### [Exercise aim]
Print the text of every row below word for word, and leave the pictures out of your answer.

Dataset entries
• • • • • • •

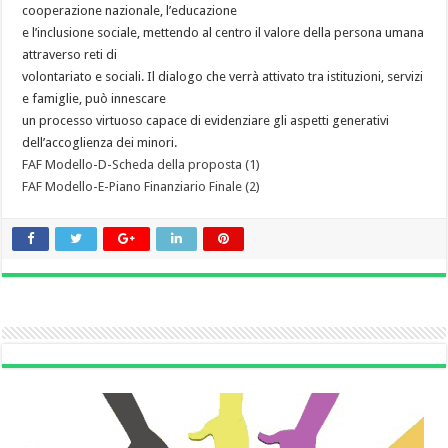
cooperazione nazionale, l’educazione
e l’inclusione sociale, mettendo al centro il valore della persona umana
attraverso reti di
volontariato e sociali. Il dialogo che verrà attivato tra istituzioni, servizi
e famiglie, può innescare
un processo virtuoso capace di evidenziare gli aspetti generativi
dell’accoglienza dei minori.
FAF Modello-D-Scheda della proposta (1)
FAF Modello-E-Piano Finanziario Finale (2)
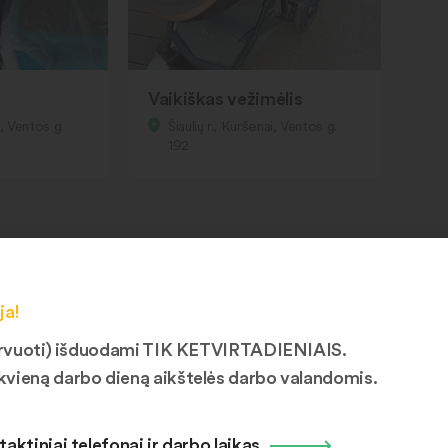
Vaikiškas vežimėlis
i, Ventos g.
Šiaulių r., Kuršėnai, Ventos g.
192
ja!
ezervuoti) išduodami TIK KETVIRTADIENIAIS.
kvieną darbo dieną aikštelės darbo valandomis.
taktiniai telefonai ir darbo laikas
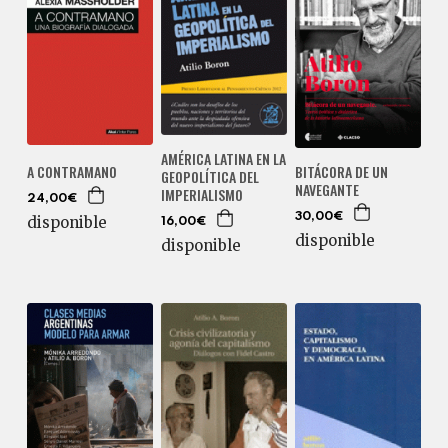
AMÉRICA LATINA EN LA
BITÁCORA DE UN
A CONTRAMANO
GEOPOLÍTICA DEL
NAVEGANTE
IMPERIALISMO
24,00€
30,00€
disponible
16,00€
disponible
disponible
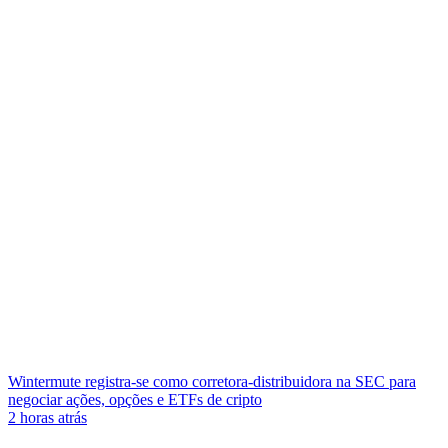
Wintermute registra-se como corretora-distribuidora na SEC para
negociar ações, opções e ETFs de cripto
2 horas atrás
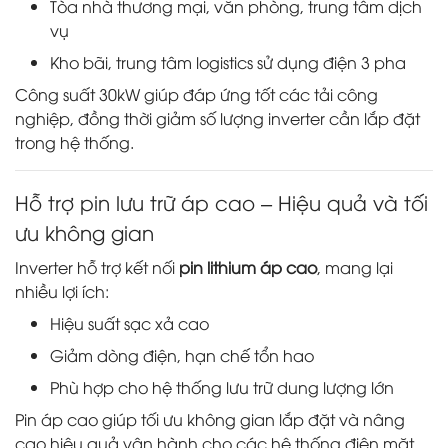
Tòa nhà thương mại, văn phòng, trung tâm dịch
vụ
Kho bãi, trung tâm logistics sử dụng điện 3 pha
Công suất 30kW giúp đáp ứng tốt các tải công
nghiệp, đồng thời giảm số lượng inverter cần lắp đặt
trong hệ thống.
Hỗ trợ pin lưu trữ áp cao – Hiệu quả và tối
ưu không gian
Inverter hỗ trợ kết nối
pin lithium áp cao
, mang lại
nhiều lợi ích:
Hiệu suất sạc xả cao
Giảm dòng điện, hạn chế tổn hao
Phù hợp cho hệ thống lưu trữ dung lượng lớn
Pin áp cao giúp tối ưu không gian lắp đặt và nâng
cao hiệu quả vận hành cho các hệ thống điện mặt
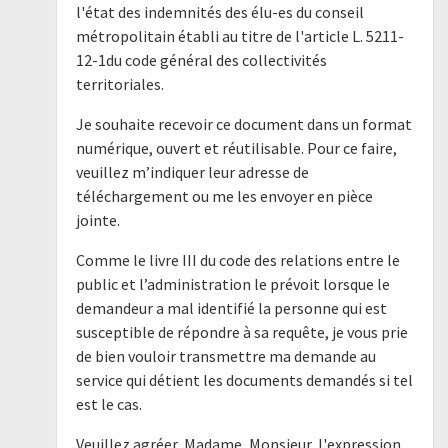
l'état des indemnités des élu-es du conseil
métropolitain établi au titre de l'article L. 5211-
12-1du code général des collectivités
territoriales.
Je souhaite recevoir ce document dans un format
numérique, ouvert et réutilisable. Pour ce faire,
veuillez m’indiquer leur adresse de
téléchargement ou me les envoyer en pièce
jointe.
Comme le livre III du code des relations entre le
public et l’administration le prévoit lorsque le
demandeur a mal identifié la personne qui est
susceptible de répondre à sa requête, je vous prie
de bien vouloir transmettre ma demande au
service qui détient les documents demandés si tel
est le cas.
Veuillez agréer, Madame, Monsieur, l'expression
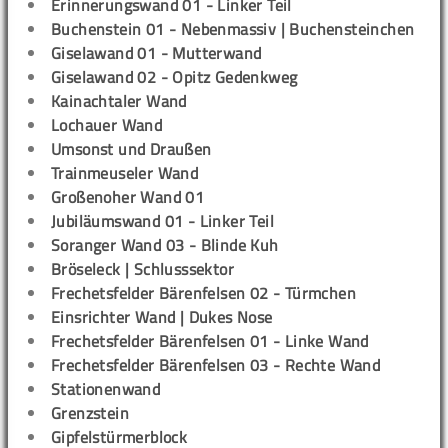
Erinnerungswand 01 - Linker Teil
Buchenstein 01 - Nebenmassiv | Buchensteinchen
Giselawand 01 - Mutterwand
Giselawand 02 - Opitz Gedenkweg
Kainachtaler Wand
Lochauer Wand
Umsonst und Draußen
Trainmeuseler Wand
Großenoher Wand 01
Jubiläumswand 01 - Linker Teil
Soranger Wand 03 - Blinde Kuh
Bröseleck | Schlusssektor
Frechetsfelder Bärenfelsen 02 - Türmchen
Einsrichter Wand | Dukes Nose
Frechetsfelder Bärenfelsen 01 - Linke Wand
Frechetsfelder Bärenfelsen 03 - Rechte Wand
Stationenwand
Grenzstein
Gipfelstürmerblock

• • • • • • •

### [Solution to the problem]
cooperazione nazionale, l’educazione
e l’inclusione sociale, mettendo al centro il valore della persona umana
attraverso reti di
volontariato e sociali. Il dialogo che verrà attivato tra istituzioni, servizi
e famiglie, può innescare
un processo virtuoso capace di evidenziare gli aspetti generativi
dell’accoglienza dei minori.
FAF Modello-D-Scheda della proposta (1)
FAF Modello-E-Piano Finanziario Finale (2)
Vaikiškas vežimėlis
i, Ventos g.
Šiaulių r., Kuršėnai, Ventos g.
192
ja!
ezervuoti) išduodami TIK KETVIRTADIENIAIS.
kvieną darbo dieną aikštelės darbo valandomis.
taktiniai telefonai ir darbo laikas
AMÉRICA LATINA EN LA
BITÁCORA DE UN
A CONTRAMANO
GEOPOLÍTICA DEL
NAVEGANTE
IMPERIALISMO
24,00€
30,00€
disponible
16,00€
disponible
disponible
Wintermute registra-se como corretora-distribuidora na SEC para
negociar ações, opções e ETFs de cripto
2 horas atrás
Tòa nhà thương mại, văn phòng, trung tâm dịch
vụ
Kho bãi, trung tâm logistics sử dụng điện 3 pha
Công suất 30kW giúp đáp ứng tốt các tải công
nghiệp, đồng thời giảm số lượng inverter cần lắp đặt
trong hệ thống.
Hỗ trợ pin lưu trữ áp cao – Hiệu quả và tối
ưu không gian
Inverter hỗ trợ kết nối
pin lithium áp cao
, mang lại
nhiều lợi ích:
Hiệu suất sạc xả cao
Giảm dòng điện, hạn chế tổn hao
Phù hợp cho hệ thống lưu trữ dung lượng lớn
Pin áp cao giúp tối ưu không gian lắp đặt và nâng
cao hiệu quả vận hành cho các hệ thống điện mặt
l'état des indemnités des élu-es du conseil
métropolitain établi au titre de l'article L. 5211-
12-1du code général des collectivités
territoriales.
Je souhaite recevoir ce document dans un format
numérique, ouvert et réutilisable. Pour ce faire,
veuillez m’indiquer leur adresse de
téléchargement ou me les envoyer en pièce
jointe.
Comme le livre III du code des relations entre le
public et l’administration le prévoit lorsque le
demandeur a mal identifié la personne qui est
susceptible de répondre à sa requête, je vous prie
de bien vouloir transmettre ma demande au
service qui détient les documents demandés si tel
est le cas.
Veuillez agréer, Madame, Monsieur, l'expression
Erinnerungswand 01 - Linker Teil
Buchenstein 01 - Nebenmassiv | Buchensteinchen
Giselawand 01 - Mutterwand
Giselawand 02 - Opitz Gedenkweg
Kainachtaler Wand
Lochauer Wand
Umsonst und Draußen
Trainmeuseler Wand
Großenoher Wand 01
Jubiläumswand 01 - Linker Teil
Soranger Wand 03 - Blinde Kuh
Bröseleck | Schlusssektor
Frechetsfelder Bärenfelsen 02 - Türmchen
Einsrichter Wand | Dukes Nose
Frechetsfelder Bärenfelsen 01 - Linke Wand
Frechetsfelder Bärenfelsen 03 - Rechte Wand
Stationenwand
Grenzstein
Gipfelstürmerblock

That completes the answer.